Class imbalance would lead to biased classifiers that favor the majority class and disadvantage the minority class. Unfortunately, from a practical perspective, the minority class is of importance in many real-life applications. Hybrid sampling methods address this by oversampling the minority class to increase the number of its instances, followed by undersampling to remove low-quality instances. However, most existing sampling methods face difficulties in generating diverse high-quality instances and often fail to remove noise or low-quality instances on a larger scale effectively. This paper therefore proposes an evolutionary multi-granularity hybrid sampling method, called EvoSampling. During the oversampling process, genetic programming (GP) is used with multi-task learning to effectively and efficiently generate diverse high-quality instances.
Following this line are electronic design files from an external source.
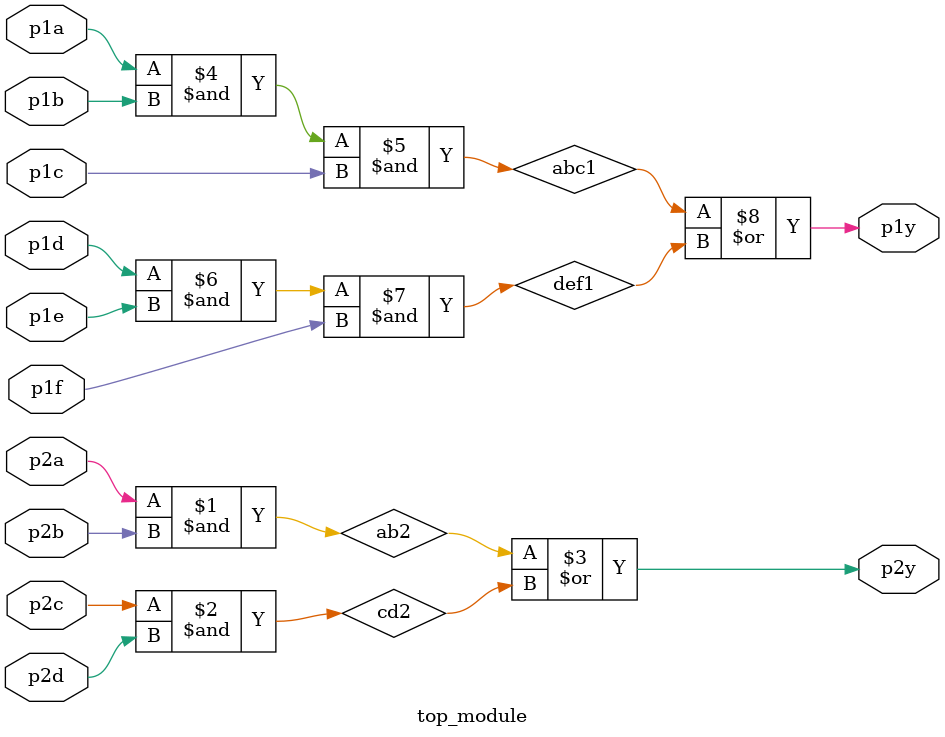
<source format=v>
module top_module ( 
    input p1a, p1b, p1c, p1d, p1e, p1f,
    output p1y,
    input p2a, p2b, p2c, p2d,
    output p2y );

    wire ab2, cd2, abc1, def1;
    
    and and1(ab2, p2a, p2b);
    and and2(cd2, p2c, p2d);
    or or1(p2y, ab2, cd2);
    
    and and3(abc1, p1a, p1b, p1c);
    and and4(def1, p1d, p1e, p1f);
    or or2(p1y, abc1, def1);
    
endmodule
</source>
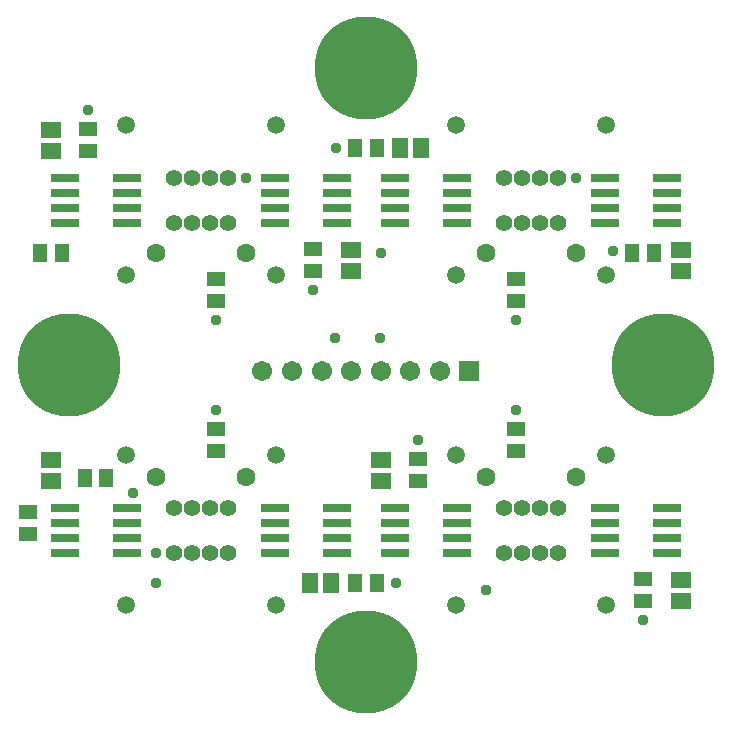
<source format=gbr>
G04 EAGLE Gerber RS-274X export*
G75*
%MOMM*%
%FSLAX34Y34*%
%LPD*%
%INSoldermask Bottom*%
%IPPOS*%
%AMOC8*
5,1,8,0,0,1.08239X$1,22.5*%
G01*
G04 Define Apertures*
%ADD10C,1.600200*%
%ADD11C,1.422400*%
%ADD12C,1.498600*%
%ADD13R,2.403200X0.803200*%
%ADD14R,1.668500X1.367800*%
%ADD15R,1.623400X1.234400*%
%ADD16C,3.403200*%
%ADD17C,8.703200*%
%ADD18R,1.367800X1.668500*%
%ADD19R,1.234400X1.623400*%
%ADD20R,1.711200X1.711200*%
%ADD21C,1.711200*%
%ADD22C,0.959600*%
D10*
X139700Y412242D03*
X215900Y412242D03*
D11*
X170180Y438150D03*
X170180Y476250D03*
X154940Y438150D03*
X154940Y476250D03*
X185420Y438150D03*
X185420Y476250D03*
X200660Y438150D03*
X200660Y476250D03*
D12*
X241300Y393700D03*
X114300Y393700D03*
X114300Y520700D03*
X241300Y520700D03*
D13*
X114900Y463550D03*
X62900Y463550D03*
X114900Y476250D03*
X114900Y450850D03*
X114900Y438150D03*
X62900Y476250D03*
X62900Y450850D03*
X62900Y438150D03*
D10*
X419100Y412242D03*
X495300Y412242D03*
D11*
X449580Y438150D03*
X449580Y476250D03*
X434340Y438150D03*
X434340Y476250D03*
X464820Y438150D03*
X464820Y476250D03*
X480060Y438150D03*
X480060Y476250D03*
D12*
X520700Y393700D03*
X393700Y393700D03*
X393700Y520700D03*
X520700Y520700D03*
D10*
X495300Y222758D03*
X419100Y222758D03*
D11*
X464820Y196850D03*
X464820Y158750D03*
X480060Y196850D03*
X480060Y158750D03*
X449580Y196850D03*
X449580Y158750D03*
X434340Y196850D03*
X434340Y158750D03*
D12*
X393700Y241300D03*
X520700Y241300D03*
X520700Y114300D03*
X393700Y114300D03*
D10*
X215900Y222758D03*
X139700Y222758D03*
D11*
X185420Y196850D03*
X185420Y158750D03*
X200660Y196850D03*
X200660Y158750D03*
X170180Y196850D03*
X170180Y158750D03*
X154940Y196850D03*
X154940Y158750D03*
D12*
X114300Y241300D03*
X241300Y241300D03*
X241300Y114300D03*
X114300Y114300D03*
D14*
X50800Y499246D03*
X50800Y516754D03*
D15*
X190500Y390195D03*
X190500Y371805D03*
D16*
X317500Y568960D03*
D17*
X317500Y568960D03*
D16*
X568960Y317500D03*
D17*
X568960Y317500D03*
D16*
X317500Y66040D03*
D17*
X317500Y66040D03*
D16*
X66040Y317500D03*
D17*
X66040Y317500D03*
D15*
X82550Y498805D03*
X82550Y517195D03*
D13*
X240700Y450850D03*
X292700Y450850D03*
X240700Y438150D03*
X240700Y463550D03*
X240700Y476250D03*
X292700Y438150D03*
X292700Y463550D03*
X292700Y476250D03*
D14*
X304800Y415154D03*
X304800Y397646D03*
D15*
X273050Y415595D03*
X273050Y397205D03*
X444500Y390195D03*
X444500Y371805D03*
X444500Y244805D03*
X444500Y263195D03*
X190500Y244805D03*
X190500Y263195D03*
D13*
X394300Y463550D03*
X342300Y463550D03*
X394300Y476250D03*
X394300Y450850D03*
X394300Y438150D03*
X342300Y476250D03*
X342300Y450850D03*
X342300Y438150D03*
D18*
X346846Y501650D03*
X364354Y501650D03*
D19*
X326695Y501650D03*
X308305Y501650D03*
D13*
X520100Y450850D03*
X572100Y450850D03*
X520100Y438150D03*
X520100Y463550D03*
X520100Y476250D03*
X572100Y438150D03*
X572100Y463550D03*
X572100Y476250D03*
D14*
X584200Y415154D03*
X584200Y397646D03*
D19*
X561645Y412750D03*
X543255Y412750D03*
D13*
X520100Y171450D03*
X572100Y171450D03*
X520100Y158750D03*
X520100Y184150D03*
X520100Y196850D03*
X572100Y158750D03*
X572100Y184150D03*
X572100Y196850D03*
D14*
X584200Y135754D03*
X584200Y118246D03*
D15*
X552450Y136195D03*
X552450Y117805D03*
D13*
X394300Y184150D03*
X342300Y184150D03*
X394300Y196850D03*
X394300Y171450D03*
X394300Y158750D03*
X342300Y196850D03*
X342300Y171450D03*
X342300Y158750D03*
D14*
X330200Y219846D03*
X330200Y237354D03*
D15*
X361950Y219405D03*
X361950Y237795D03*
D13*
X240700Y171450D03*
X292700Y171450D03*
X240700Y158750D03*
X240700Y184150D03*
X240700Y196850D03*
X292700Y158750D03*
X292700Y184150D03*
X292700Y196850D03*
D18*
X288154Y133350D03*
X270646Y133350D03*
D19*
X308305Y133350D03*
X326695Y133350D03*
D13*
X114900Y184150D03*
X62900Y184150D03*
X114900Y196850D03*
X114900Y171450D03*
X114900Y158750D03*
X62900Y196850D03*
X62900Y171450D03*
X62900Y158750D03*
D14*
X50800Y219846D03*
X50800Y237354D03*
D19*
X79440Y221985D03*
X97830Y221985D03*
X59995Y412750D03*
X41605Y412750D03*
D15*
X31750Y193345D03*
X31750Y174955D03*
D20*
X405000Y312250D03*
D21*
X380000Y312250D03*
X355000Y312250D03*
X330000Y312250D03*
X305000Y312250D03*
X280000Y312250D03*
X255000Y312250D03*
X230000Y312250D03*
D22*
X495300Y476250D03*
X419100Y127000D03*
X139700Y133350D03*
X215900Y476250D03*
X330200Y412750D03*
X139700Y158750D03*
X342900Y133350D03*
X190500Y279400D03*
X361950Y254000D03*
X444500Y279400D03*
X444500Y355600D03*
X552450Y101600D03*
X292100Y501650D03*
X273050Y381000D03*
X190500Y355600D03*
X82550Y533400D03*
X120650Y209550D03*
X527050Y414119D03*
X329184Y340360D03*
X291366Y340388D03*
M02*

</source>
During the undersampling process, we develop a granular ball-based undersampling method that removes noise in a multi-granular fashion, thereby enhancing data quality. Experiments on 20 imbalanced datasets demonstrate that EvoSampling effectively enhances the performance of various classification algorithms by providing better datasets than existing sampling methods. Besides, ablation studies further indicate that allowing knowledge transfer accelerates the GP's evolutionary learning process.

Paper Structure

This paper contains 19 sections, 9 equations, 9 figures, 8 tables, 1 algorithm.

Figures (9)

  • Figure 1: The two types of oversampling models. (a) SMOTE-based approaches require predefining the structure and obtaining neighborhood information to generate an instance between two points. (b) GP-based approaches do not require a predefined structure and can adaptively generate unconstrained instances.
  • Figure 2: The flowchart of GP.
  • Figure 3: The generation process of GBs. (a) The initial GB. (b) and (c) GBs in the intermediate process. (d) The final GBs.
  • Figure 4: The framework of EvoSampling. The original dataset is oversampled using the multi-task GP to balance data. The GBC is then used to perform multi-granularity undersampling on the oversampled data to remove low-quality instances.
  • Figure 5: A synthetic instance represented by a GP individual.